* [WHAT YOU HAVE TO DO]
Copy every one of the lines below without changing anything.

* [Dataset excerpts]
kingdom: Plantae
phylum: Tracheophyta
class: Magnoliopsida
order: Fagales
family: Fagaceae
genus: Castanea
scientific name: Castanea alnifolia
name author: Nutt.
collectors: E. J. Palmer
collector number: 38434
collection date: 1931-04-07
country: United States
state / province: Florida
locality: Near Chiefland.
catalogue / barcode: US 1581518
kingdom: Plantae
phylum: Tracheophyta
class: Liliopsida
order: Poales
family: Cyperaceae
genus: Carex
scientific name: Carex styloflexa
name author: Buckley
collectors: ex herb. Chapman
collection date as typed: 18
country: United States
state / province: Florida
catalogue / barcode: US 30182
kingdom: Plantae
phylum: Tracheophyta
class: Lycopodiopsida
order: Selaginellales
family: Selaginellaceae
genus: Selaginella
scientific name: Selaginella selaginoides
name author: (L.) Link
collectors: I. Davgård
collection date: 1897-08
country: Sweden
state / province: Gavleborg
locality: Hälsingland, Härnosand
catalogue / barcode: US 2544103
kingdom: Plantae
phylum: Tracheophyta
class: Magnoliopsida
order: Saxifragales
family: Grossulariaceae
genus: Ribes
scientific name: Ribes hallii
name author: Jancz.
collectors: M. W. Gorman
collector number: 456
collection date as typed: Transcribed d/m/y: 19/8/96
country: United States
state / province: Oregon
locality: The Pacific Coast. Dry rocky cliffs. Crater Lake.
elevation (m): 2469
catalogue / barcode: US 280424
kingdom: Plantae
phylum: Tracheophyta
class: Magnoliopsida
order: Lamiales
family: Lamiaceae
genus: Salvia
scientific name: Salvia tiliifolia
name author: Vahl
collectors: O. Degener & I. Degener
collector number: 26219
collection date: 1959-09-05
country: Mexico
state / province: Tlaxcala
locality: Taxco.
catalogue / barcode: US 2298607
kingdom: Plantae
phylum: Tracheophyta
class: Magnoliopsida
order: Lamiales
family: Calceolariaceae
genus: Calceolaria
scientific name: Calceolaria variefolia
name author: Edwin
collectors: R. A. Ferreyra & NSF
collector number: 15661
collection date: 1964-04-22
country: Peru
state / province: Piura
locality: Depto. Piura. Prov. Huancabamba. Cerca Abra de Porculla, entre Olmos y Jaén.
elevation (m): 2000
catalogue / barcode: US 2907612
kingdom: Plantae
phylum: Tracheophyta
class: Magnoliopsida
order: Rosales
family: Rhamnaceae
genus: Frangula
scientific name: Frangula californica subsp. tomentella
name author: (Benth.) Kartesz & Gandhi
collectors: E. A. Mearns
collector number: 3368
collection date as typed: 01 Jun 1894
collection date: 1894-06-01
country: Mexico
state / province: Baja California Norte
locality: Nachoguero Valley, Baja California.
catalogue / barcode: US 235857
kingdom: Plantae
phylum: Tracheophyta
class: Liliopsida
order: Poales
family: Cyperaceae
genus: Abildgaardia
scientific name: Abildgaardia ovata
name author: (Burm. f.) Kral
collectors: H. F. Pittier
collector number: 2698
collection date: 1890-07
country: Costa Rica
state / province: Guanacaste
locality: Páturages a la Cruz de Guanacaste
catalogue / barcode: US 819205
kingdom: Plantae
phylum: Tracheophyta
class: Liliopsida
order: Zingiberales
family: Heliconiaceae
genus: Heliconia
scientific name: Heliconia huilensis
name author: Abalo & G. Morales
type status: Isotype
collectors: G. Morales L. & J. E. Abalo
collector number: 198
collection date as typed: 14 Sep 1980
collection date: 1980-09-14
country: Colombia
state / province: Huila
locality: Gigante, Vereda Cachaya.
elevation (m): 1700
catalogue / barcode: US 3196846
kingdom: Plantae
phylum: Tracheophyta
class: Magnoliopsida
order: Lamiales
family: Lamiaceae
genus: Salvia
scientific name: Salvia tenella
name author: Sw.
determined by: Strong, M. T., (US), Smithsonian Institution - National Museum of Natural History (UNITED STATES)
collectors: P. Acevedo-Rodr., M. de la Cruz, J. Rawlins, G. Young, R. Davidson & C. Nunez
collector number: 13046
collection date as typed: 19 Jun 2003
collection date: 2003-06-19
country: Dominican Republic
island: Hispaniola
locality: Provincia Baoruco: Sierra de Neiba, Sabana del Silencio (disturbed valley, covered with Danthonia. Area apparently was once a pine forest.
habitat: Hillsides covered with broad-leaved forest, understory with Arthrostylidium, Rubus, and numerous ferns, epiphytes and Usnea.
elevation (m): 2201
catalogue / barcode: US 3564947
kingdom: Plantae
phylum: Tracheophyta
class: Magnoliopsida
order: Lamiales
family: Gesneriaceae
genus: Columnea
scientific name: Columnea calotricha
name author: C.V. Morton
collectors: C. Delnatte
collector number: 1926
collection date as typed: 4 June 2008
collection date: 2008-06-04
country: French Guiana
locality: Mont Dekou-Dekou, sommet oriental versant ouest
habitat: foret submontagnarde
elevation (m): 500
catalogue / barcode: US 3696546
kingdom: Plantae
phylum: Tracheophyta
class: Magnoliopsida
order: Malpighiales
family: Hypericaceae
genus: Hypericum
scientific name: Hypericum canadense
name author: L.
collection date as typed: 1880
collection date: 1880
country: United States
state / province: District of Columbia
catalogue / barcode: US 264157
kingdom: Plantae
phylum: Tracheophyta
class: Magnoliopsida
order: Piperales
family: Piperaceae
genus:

* [EXERCISE OUTPUT]
kingdom: Plantae
phylum: Tracheophyta
class: Magnoliopsida
order: Fagales
family: Fagaceae
genus: Castanea
scientific name: Castanea alnifolia
name author: Nutt.
collectors: E. J. Palmer
collector number: 38434
collection date: 1931-04-07
country: United States
state / province: Florida
locality: Near Chiefland.
catalogue / barcode: US 1581518
kingdom: Plantae
phylum: Tracheophyta
class: Liliopsida
order: Poales
family: Cyperaceae
genus: Carex
scientific name: Carex styloflexa
name author: Buckley
collectors: ex herb. Chapman
collection date as typed: 18
country: United States
state / province: Florida
catalogue / barcode: US 30182
kingdom: Plantae
phylum: Tracheophyta
class: Lycopodiopsida
order: Selaginellales
family: Selaginellaceae
genus: Selaginella
scientific name: Selaginella selaginoides
name author: (L.) Link
collectors: I. Davgård
collection date: 1897-08
country: Sweden
state / province: Gavleborg
locality: Hälsingland, Härnosand
catalogue / barcode: US 2544103
kingdom: Plantae
phylum: Tracheophyta
class: Magnoliopsida
order: Saxifragales
family: Grossulariaceae
genus: Ribes
scientific name: Ribes hallii
name author: Jancz.
collectors: M. W. Gorman
collector number: 456
collection date as typed: Transcribed d/m/y: 19/8/96
country: United States
state / province: Oregon
locality: The Pacific Coast. Dry rocky cliffs. Crater Lake.
elevation (m): 2469
catalogue / barcode: US 280424
kingdom: Plantae
phylum: Tracheophyta
class: Magnoliopsida
order: Lamiales
family: Lamiaceae
genus: Salvia
scientific name: Salvia tiliifolia
name author: Vahl
collectors: O. Degener & I. Degener
collector number: 26219
collection date: 1959-09-05
country: Mexico
state / province: Tlaxcala
locality: Taxco.
catalogue / barcode: US 2298607
kingdom: Plantae
phylum: Tracheophyta
class: Magnoliopsida
order: Lamiales
family: Calceolariaceae
genus: Calceolaria
scientific name: Calceolaria variefolia
name author: Edwin
collectors: R. A. Ferreyra & NSF
collector number: 15661
collection date: 1964-04-22
country: Peru
state / province: Piura
locality: Depto. Piura. Prov. Huancabamba. Cerca Abra de Porculla, entre Olmos y Jaén.
elevation (m): 2000
catalogue / barcode: US 2907612
kingdom: Plantae
phylum: Tracheophyta
class: Magnoliopsida
order: Rosales
family: Rhamnaceae
genus: Frangula
scientific name: Frangula californica subsp. tomentella
name author: (Benth.) Kartesz & Gandhi
collectors: E. A. Mearns
collector number: 3368
collection date as typed: 01 Jun 1894
collection date: 1894-06-01
country: Mexico
state / province: Baja California Norte
locality: Nachoguero Valley, Baja California.
catalogue / barcode: US 235857
kingdom: Plantae
phylum: Tracheophyta
class: Liliopsida
order: Poales
family: Cyperaceae
genus: Abildgaardia
scientific name: Abildgaardia ovata
name author: (Burm. f.) Kral
collectors: H. F. Pittier
collector number: 2698
collection date: 1890-07
country: Costa Rica
state / province: Guanacaste
locality: Páturages a la Cruz de Guanacaste
catalogue / barcode: US 819205
kingdom: Plantae
phylum: Tracheophyta
class: Liliopsida
order: Zingiberales
family: Heliconiaceae
genus: Heliconia
scientific name: Heliconia huilensis
name author: Abalo & G. Morales
type status: Isotype
collectors: G. Morales L. & J. E. Abalo
collector number: 198
collection date as typed: 14 Sep 1980
collection date: 1980-09-14
country: Colombia
state / province: Huila
locality: Gigante, Vereda Cachaya.
elevation (m): 1700
catalogue / barcode: US 3196846
kingdom: Plantae
phylum: Tracheophyta
class: Magnoliopsida
order: Lamiales
family: Lamiaceae
genus: Salvia
scientific name: Salvia tenella
name author: Sw.
determined by: Strong, M. T., (US), Smithsonian Institution - National Museum of Natural History (UNITED STATES)
collectors: P. Acevedo-Rodr., M. de la Cruz, J. Rawlins, G. Young, R. Davidson & C. Nunez
collector number: 13046
collection date as typed: 19 Jun 2003
collection date: 2003-06-19
country: Dominican Republic
island: Hispaniola
locality: Provincia Baoruco: Sierra de Neiba, Sabana del Silencio (disturbed valley, covered with Danthonia. Area apparently was once a pine forest.
habitat: Hillsides covered with broad-leaved forest, understory with Arthrostylidium, Rubus, and numerous ferns, epiphytes and Usnea.
elevation (m): 2201
catalogue / barcode: US 3564947
kingdom: Plantae
phylum: Tracheophyta
class: Magnoliopsida
order: Lamiales
family: Gesneriaceae
genus: Columnea
scientific name: Columnea calotricha
name author: C.V. Morton
collectors: C. Delnatte
collector number: 1926
collection date as typed: 4 June 2008
collection date: 2008-06-04
country: French Guiana
locality: Mont Dekou-Dekou, sommet oriental versant ouest
habitat: foret submontagnarde
elevation (m): 500
catalogue / barcode: US 3696546
kingdom: Plantae
phylum: Tracheophyta
class: Magnoliopsida
order: Malpighiales
family: Hypericaceae
genus: Hypericum
scientific name: Hypericum canadense
name author: L.
collection date as typed: 1880
collection date: 1880
country: United States
state / province: District of Columbia
catalogue / barcode: US 264157
kingdom: Plantae
phylum: Tracheophyta
class: Magnoliopsida
order: Piperales
family: Piperaceae
genus:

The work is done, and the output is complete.